There is no general agreement on this, but it is something to consider. Many professionals recommend stainless steel bowls because they are antibacterial and easier to clean than plastic. Your vet can help you with more information on plastic versus stainless steel bowls if you need it!
As dogs age, some will lose the pigmentation in their nose and lips, leading to the black fading to pink and/or white. This is similar to how dogs will get “salt and pepper” in their fur as they enter their final years in life. The changeover just means that their melanin is draining as they get older.
A change in health
If you notice that your dog’s lips are changing color randomly and quickly, you might want to check about their health. For instance, oral infections and even skin infections or tumors can cause a change in the color of their lips. When in doubt, a vet check is a good idea to ensure your dog’s health is still okay!
Can dogs smile?
So, if dogs have lips and they work like a human’s, does this mean that your dog is smiling at you when they seem to be making that gesture? While it’s a nice thought, the unfortunate answer is “no.” Dogs aren’t capable of smiling biologically, and they have no reason to smile since they don’t understand why they should smile!
Rest assured, though, that your dog finds other ways to show their happiness with you and their love.
Can dogs kiss with their lips?
Dogs can’t kiss with their lips, even if they were to understand what the action meant.

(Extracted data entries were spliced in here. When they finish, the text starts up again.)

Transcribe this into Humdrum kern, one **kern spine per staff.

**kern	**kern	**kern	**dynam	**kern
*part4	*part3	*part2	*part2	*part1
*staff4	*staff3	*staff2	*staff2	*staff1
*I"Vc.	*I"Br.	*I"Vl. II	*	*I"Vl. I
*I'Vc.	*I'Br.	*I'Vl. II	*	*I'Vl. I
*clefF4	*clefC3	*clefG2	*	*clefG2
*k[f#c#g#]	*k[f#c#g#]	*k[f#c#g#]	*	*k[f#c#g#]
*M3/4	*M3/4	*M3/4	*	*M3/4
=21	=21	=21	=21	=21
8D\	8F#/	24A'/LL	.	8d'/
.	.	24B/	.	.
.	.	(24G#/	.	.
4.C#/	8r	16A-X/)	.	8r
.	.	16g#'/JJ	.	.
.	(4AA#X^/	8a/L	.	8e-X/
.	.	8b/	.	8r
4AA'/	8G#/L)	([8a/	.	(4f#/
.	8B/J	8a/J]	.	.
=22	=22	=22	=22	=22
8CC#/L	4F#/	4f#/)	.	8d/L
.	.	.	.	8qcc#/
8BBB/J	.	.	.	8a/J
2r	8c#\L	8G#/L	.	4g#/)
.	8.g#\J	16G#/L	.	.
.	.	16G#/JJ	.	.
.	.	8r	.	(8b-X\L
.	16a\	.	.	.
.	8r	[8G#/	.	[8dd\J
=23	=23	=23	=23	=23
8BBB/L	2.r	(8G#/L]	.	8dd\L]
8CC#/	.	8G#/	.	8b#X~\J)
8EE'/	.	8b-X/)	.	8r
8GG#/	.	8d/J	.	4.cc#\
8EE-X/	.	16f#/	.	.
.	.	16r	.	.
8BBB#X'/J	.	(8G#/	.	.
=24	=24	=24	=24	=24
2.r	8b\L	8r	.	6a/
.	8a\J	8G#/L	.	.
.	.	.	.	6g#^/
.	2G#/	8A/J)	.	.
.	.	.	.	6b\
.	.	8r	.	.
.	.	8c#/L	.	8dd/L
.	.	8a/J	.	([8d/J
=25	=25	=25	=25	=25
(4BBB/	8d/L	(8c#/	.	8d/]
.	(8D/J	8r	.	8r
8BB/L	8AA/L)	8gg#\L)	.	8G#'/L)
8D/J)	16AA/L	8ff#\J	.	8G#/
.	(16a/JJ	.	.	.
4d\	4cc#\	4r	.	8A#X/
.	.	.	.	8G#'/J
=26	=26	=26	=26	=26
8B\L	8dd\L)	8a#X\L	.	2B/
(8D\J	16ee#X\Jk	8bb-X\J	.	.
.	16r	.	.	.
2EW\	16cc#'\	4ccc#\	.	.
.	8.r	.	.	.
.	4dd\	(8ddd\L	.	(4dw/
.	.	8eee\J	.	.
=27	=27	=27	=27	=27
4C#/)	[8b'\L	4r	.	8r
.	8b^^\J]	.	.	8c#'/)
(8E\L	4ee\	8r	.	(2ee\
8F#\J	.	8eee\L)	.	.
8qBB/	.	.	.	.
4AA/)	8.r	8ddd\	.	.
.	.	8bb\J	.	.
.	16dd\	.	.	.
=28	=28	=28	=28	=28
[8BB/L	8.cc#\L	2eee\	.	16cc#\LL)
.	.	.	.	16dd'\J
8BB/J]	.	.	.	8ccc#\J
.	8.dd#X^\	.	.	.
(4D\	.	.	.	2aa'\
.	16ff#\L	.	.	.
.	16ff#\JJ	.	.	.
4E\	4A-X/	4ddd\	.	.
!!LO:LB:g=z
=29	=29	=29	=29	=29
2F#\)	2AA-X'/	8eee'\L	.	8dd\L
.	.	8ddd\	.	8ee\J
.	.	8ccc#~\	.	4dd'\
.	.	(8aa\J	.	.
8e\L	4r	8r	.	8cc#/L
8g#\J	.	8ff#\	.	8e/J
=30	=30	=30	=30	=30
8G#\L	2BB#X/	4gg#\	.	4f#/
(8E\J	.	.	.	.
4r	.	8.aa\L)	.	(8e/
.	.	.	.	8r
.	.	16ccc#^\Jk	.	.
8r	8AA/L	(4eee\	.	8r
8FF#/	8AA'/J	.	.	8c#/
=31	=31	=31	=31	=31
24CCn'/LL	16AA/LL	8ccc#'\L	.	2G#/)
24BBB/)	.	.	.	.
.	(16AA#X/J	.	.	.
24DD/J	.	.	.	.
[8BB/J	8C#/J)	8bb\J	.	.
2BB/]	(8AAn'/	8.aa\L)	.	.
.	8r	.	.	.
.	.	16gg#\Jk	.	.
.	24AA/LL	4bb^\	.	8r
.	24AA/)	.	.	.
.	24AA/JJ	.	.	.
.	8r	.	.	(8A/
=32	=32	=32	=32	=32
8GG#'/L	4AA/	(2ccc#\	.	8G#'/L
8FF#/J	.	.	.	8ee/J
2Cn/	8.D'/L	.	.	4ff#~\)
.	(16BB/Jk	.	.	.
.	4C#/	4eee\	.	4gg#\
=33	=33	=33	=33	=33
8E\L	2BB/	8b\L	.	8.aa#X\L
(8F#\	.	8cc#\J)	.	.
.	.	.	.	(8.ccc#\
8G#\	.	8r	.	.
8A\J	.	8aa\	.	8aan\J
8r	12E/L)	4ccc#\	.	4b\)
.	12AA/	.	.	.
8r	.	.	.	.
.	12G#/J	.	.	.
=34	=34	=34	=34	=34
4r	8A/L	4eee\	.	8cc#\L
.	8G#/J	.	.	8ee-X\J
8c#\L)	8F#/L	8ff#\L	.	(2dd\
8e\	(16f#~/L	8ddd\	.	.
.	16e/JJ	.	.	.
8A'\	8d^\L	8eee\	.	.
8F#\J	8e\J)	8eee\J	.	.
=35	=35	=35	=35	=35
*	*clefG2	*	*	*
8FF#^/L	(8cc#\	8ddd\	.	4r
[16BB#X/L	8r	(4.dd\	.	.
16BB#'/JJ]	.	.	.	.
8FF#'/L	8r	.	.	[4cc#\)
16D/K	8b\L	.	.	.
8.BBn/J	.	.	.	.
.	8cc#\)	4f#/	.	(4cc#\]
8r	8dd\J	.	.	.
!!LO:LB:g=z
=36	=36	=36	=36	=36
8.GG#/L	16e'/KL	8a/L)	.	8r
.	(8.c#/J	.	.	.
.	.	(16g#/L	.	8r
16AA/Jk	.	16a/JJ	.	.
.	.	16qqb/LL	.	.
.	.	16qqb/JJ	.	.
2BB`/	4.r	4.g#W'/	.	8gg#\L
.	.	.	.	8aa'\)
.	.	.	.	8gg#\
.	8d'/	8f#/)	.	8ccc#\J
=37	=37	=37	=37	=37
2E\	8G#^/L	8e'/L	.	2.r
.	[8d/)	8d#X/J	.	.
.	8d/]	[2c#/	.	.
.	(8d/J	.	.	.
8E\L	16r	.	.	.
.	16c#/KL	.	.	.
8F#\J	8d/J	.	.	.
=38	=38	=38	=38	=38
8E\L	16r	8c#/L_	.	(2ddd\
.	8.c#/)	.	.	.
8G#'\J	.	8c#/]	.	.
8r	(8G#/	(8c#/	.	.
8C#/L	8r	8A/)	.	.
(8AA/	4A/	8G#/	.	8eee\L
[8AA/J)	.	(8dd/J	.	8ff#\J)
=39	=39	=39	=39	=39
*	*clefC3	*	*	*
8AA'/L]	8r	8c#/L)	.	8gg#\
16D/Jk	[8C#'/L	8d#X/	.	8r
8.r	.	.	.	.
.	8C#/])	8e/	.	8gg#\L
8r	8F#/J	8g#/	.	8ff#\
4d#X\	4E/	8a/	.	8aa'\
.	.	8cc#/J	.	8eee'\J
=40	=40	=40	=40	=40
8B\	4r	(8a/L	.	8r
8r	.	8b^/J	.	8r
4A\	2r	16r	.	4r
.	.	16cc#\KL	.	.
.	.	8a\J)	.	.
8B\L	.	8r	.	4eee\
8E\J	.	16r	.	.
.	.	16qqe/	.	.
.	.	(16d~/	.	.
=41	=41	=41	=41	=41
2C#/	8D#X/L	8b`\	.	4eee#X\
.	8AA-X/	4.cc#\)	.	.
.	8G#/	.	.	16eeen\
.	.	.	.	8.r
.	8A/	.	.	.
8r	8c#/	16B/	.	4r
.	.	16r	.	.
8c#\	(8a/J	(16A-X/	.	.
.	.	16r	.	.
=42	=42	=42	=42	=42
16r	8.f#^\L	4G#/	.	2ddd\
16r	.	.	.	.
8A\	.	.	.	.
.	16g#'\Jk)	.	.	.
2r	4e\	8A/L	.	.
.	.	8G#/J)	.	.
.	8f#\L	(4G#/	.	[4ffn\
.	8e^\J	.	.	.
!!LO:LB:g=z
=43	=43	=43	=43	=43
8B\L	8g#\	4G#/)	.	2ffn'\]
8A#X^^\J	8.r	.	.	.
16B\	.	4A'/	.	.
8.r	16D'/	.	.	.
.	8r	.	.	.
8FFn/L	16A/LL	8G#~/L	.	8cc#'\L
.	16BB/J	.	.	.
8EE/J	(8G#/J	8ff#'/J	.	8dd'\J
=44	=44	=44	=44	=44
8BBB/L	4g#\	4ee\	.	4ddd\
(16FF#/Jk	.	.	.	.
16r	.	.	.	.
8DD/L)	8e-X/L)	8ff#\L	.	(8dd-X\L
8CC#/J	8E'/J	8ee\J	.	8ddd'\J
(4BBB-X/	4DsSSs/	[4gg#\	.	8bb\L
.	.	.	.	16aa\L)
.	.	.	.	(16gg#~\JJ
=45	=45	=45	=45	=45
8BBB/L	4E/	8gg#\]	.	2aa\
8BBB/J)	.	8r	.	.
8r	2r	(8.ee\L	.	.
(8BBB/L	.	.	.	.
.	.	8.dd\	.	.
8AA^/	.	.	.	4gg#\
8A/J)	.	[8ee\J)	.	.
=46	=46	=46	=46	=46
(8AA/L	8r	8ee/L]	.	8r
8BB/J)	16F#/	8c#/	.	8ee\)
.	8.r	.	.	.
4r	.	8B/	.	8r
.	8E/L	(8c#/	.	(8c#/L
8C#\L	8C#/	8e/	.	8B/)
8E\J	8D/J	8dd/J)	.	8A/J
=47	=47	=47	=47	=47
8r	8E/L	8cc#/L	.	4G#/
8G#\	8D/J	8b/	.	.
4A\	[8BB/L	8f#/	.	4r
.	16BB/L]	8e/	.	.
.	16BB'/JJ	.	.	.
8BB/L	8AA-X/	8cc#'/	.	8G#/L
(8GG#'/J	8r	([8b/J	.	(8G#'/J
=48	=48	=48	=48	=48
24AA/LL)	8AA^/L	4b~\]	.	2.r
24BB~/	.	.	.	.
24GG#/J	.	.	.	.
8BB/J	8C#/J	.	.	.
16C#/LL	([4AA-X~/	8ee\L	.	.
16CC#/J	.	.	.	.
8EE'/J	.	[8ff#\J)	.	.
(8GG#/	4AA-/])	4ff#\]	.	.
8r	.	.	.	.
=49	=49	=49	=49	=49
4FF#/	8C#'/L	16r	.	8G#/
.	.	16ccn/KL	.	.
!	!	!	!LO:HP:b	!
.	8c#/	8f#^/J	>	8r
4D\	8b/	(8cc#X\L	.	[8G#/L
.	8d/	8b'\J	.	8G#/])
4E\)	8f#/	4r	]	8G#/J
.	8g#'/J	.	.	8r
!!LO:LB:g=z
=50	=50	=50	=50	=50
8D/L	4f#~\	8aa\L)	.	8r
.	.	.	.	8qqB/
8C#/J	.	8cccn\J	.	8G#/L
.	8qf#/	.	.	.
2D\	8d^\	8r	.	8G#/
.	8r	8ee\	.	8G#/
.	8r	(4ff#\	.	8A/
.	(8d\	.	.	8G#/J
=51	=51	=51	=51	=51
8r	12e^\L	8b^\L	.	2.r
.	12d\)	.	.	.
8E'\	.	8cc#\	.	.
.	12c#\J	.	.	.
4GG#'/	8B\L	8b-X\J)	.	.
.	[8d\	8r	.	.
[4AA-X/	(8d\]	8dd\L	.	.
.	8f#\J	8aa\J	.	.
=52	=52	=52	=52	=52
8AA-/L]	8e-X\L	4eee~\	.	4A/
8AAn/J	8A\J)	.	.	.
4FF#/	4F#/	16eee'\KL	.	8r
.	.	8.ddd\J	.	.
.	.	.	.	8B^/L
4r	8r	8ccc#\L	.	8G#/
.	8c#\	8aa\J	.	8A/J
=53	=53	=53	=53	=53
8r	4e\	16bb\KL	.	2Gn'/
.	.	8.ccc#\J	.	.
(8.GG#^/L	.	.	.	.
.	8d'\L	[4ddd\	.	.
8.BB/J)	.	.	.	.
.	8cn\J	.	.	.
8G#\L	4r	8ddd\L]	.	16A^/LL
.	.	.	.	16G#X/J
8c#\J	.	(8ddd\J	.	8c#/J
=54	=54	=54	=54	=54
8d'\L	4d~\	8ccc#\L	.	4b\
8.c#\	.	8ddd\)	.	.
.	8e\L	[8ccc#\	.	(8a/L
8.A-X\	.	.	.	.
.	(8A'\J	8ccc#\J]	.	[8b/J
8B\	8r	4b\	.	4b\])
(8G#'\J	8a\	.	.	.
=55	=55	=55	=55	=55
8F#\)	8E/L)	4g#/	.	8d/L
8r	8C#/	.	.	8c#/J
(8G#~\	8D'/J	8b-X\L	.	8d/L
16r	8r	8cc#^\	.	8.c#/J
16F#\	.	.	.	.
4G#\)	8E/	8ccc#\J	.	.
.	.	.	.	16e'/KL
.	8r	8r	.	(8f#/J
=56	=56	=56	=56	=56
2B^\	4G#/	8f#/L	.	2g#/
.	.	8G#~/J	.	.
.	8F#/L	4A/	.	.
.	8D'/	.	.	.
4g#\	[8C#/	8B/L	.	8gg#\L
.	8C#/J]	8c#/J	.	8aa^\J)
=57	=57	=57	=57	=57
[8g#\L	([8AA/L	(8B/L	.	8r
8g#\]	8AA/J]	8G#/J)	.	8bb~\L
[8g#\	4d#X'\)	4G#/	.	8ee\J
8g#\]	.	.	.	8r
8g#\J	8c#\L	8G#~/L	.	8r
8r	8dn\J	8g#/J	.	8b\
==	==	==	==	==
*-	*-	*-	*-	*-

They don’t have the same muscle control over their lips as humans do, so the simple act of kissing isn’t something they can actually physically do.
After all, if they are so sloppy with the muscles that they drool and spill food, then it’s unrealistic of us to expect them to be able to give us a smooch!
Dogs often lick us, making us infer that they are happy with us and showing their love. It’s a nice sentiment, but it’s not really the case. If your dog licks you, they are most likely smelling and tasting salt on your skin. Dogs don’t lick us to show their love.
Dogs have lips that protect their mouth from damage and form a seal to keep food and water/drool inside. Dogs have a different kind of jawline, so their lips tend to be hard to spot, particularly since their muzzle color matches their nose and lip color. Depending on their genetics, dogs can have black, pink, or white lips.